Posts

AI Will Not Want to Self-Improve 2023-05-16T20:53:33.635Z

Comments

Comment by petersalib on AI Rights for Human Safety · 2024-08-08T13:56:45.841Z · LW · GW

Hi Seth--the other author of the paper here. 

I think there are two things to say to your question. The first is that, in one sense, we agree. There are no guarantees here. Conditions could evolve such that there is no longer any positive-sum trade possible between humans and AGIs. Then, the economic interactions model is not going to provide humans any benefits. 

BUT, we think that there will be scope for positive-sum trade substantially longer than is currently assumed. Most people thinking about this (including, I think, your question above) treat the most important question as: Can AI automate all tasks, and perform them more efficiently (with fewer inputs) than humans. This, we argue, following e.g., Noah Smith, isn't quite right. That is a question about who has the absolute advantage at a task. But for trade, what matters is who has the comparative advantage. Comparative advantage is not about who can do X most efficiently (in the simple sense), but instead who can do it at lowest opportunity cost. 

AIs may face very high opportunity costs precisely because they are so capable at doing the things they value. We imagine, e.g., an AI whose ultimate goal is finding prime numbers. Suppose it is massively more efficient at this than humans--and also more efficient at all possible tasks. Suppose further that the AI is constrained at the margin in by compute. Thus, for each marginal A100 produced, the AI can either use it to find more primes (EXTREMELY HIGH VALUE TO AI) or use it to pilot a robot that maintains its own servers (low value to AI). Here, the AI may well prefer to use the A100 to find more primes and pay humans to maintain the server racks. Even better if it pay humans with something they value immensely but which is very cheap for the AI to produce. Maybe, e.g., a vaccine. 

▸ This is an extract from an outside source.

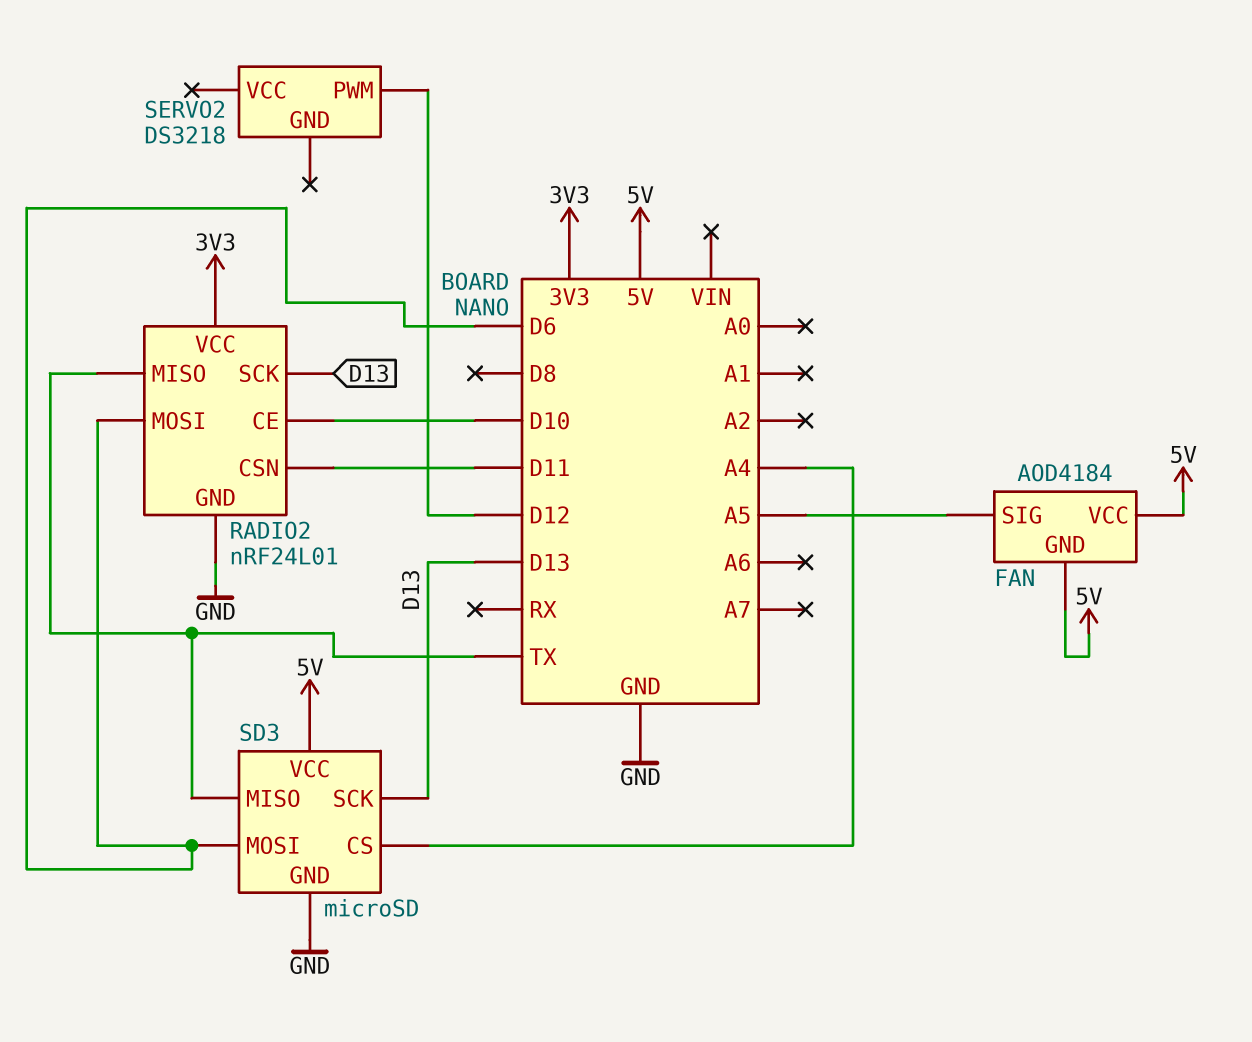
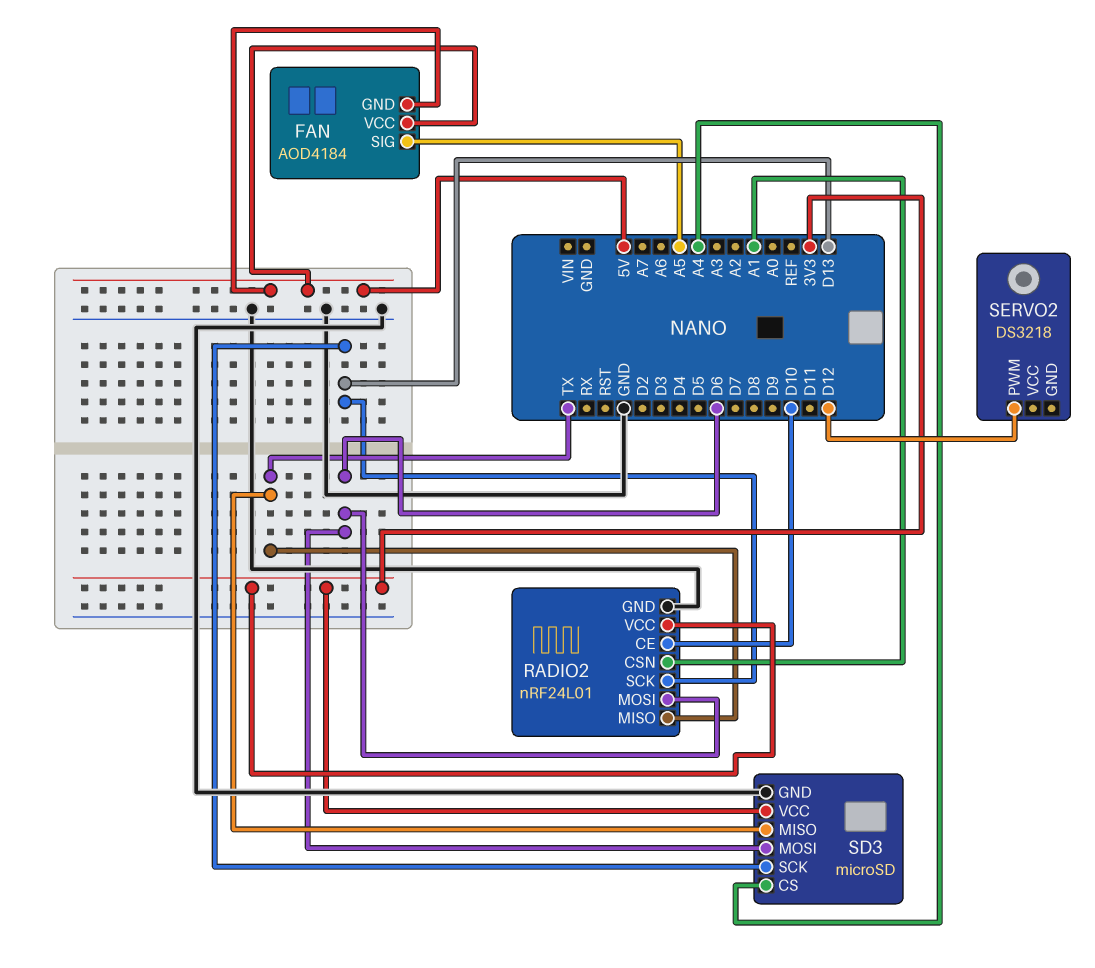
RADIO2 pin CSN: D11 -> A1
SD3 pin VCC: 5V -> 3V3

This is just a toy example, but I think it gives the idea. There are many quesitons here, especially about what resource will constrain AGI at the margin, and how rivalrous human consumption will be w/r/t that resource. If the AI is constrained at the margin, and blanketing the whole earth in solar panels is by far the cheapest way to get it, we may be doomed. If constrained to some degree by compute and power, and space-based fusion reactors are almost as cheap as solar, maybe we're fine. It's complicated!

Another thing worth mentioning here is that the existence of human-AI trade won't eliminate the human-human economy. Similarly, US-Korea trade didn't eliminate the intra-Korea economy.  What it did do was help to push incomes up across Korea, including in sectors that don't export. This is for a bunch of reasons, including international trade's general productivity enancements via technology exhange, but also Baumol effects spilling over to purely domestic markets. 

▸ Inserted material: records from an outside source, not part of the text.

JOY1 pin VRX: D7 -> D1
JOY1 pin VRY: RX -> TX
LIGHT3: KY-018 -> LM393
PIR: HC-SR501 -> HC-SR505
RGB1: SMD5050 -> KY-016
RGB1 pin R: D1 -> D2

If we think of humans like the Asian Tiger economies, and the AIs like the US or EU economies, I think the world of long-run trade with AIs doesn't seem that bad. True, the US is much richer per capita than South Korea. But they are also very rich, compared with the globe and their own baseline. So we can imagine a world in which AIs do, indeed, have almost all of the property. But the total amount of property/consumption is just so vast that, even with a small share, humans are immensely wealthy by contemporary standards. 

Comment by petersalib on AI Will Not Want to Self-Improve · 2023-05-31T18:59:23.440Z · LW · GW

A few people have pointed out this question of (non)identity. I've updated the full draft in the link at the top to address it. But, in short, I think the answer is that, whether an initial AI creates a successor or simply modifies its own body of code (or hardware, etc.), it faces the possibility that the new AI failed to share its goals. If so, the successor AI would not want to revert to the original. It would want to preserve its own goals. It's possible that there is some way to predict an emergent value drift just before it happens and cease improvement. But I'm not sure it would be, unless the AI had solved interpretability and could rigorously monitor the relevant parameters (or equivalent code). 

Comment by petersalib on AI Will Not Want to Self-Improve · 2023-05-31T18:53:06.360Z · LW · GW

I think my response to this is similar to the one to Wei Dai above. Which is to agree that there are certain kinds of improvements that generate less risk of misalignment but it's hard to be certain. It seems like those paths are (1) less likely to produce transformational improvements in capabilities than other, more aggressive, changes and (2) not the kinds of changes we usually worry about in the arguments for human-AI risk, such that the risks remain largely symmetric. But maybe I'm missing something here!

Comment by petersalib on AI Will Not Want to Self-Improve · 2023-05-31T18:48:40.578Z · LW · GW

This seems right to me, and the essay could probably benefit from saying something about what counts as self-improvement in the relevant sense. I think the answer is probably something like "improvements that could plausibly lead to unplanned changes in the model's goals (final or sub)." It's hard to know exactly what those are. I agree it's less likely that simply increasing processor speed a bit would do it (though Bostrom argues that big speed increases might). At any rate, it seems to me that whatever the set includes, it will be symmetric as between human-produced and AI-produced improvements to AI. So for the important improvements--the ones risking misalignment--the arguments should remain symmetrical.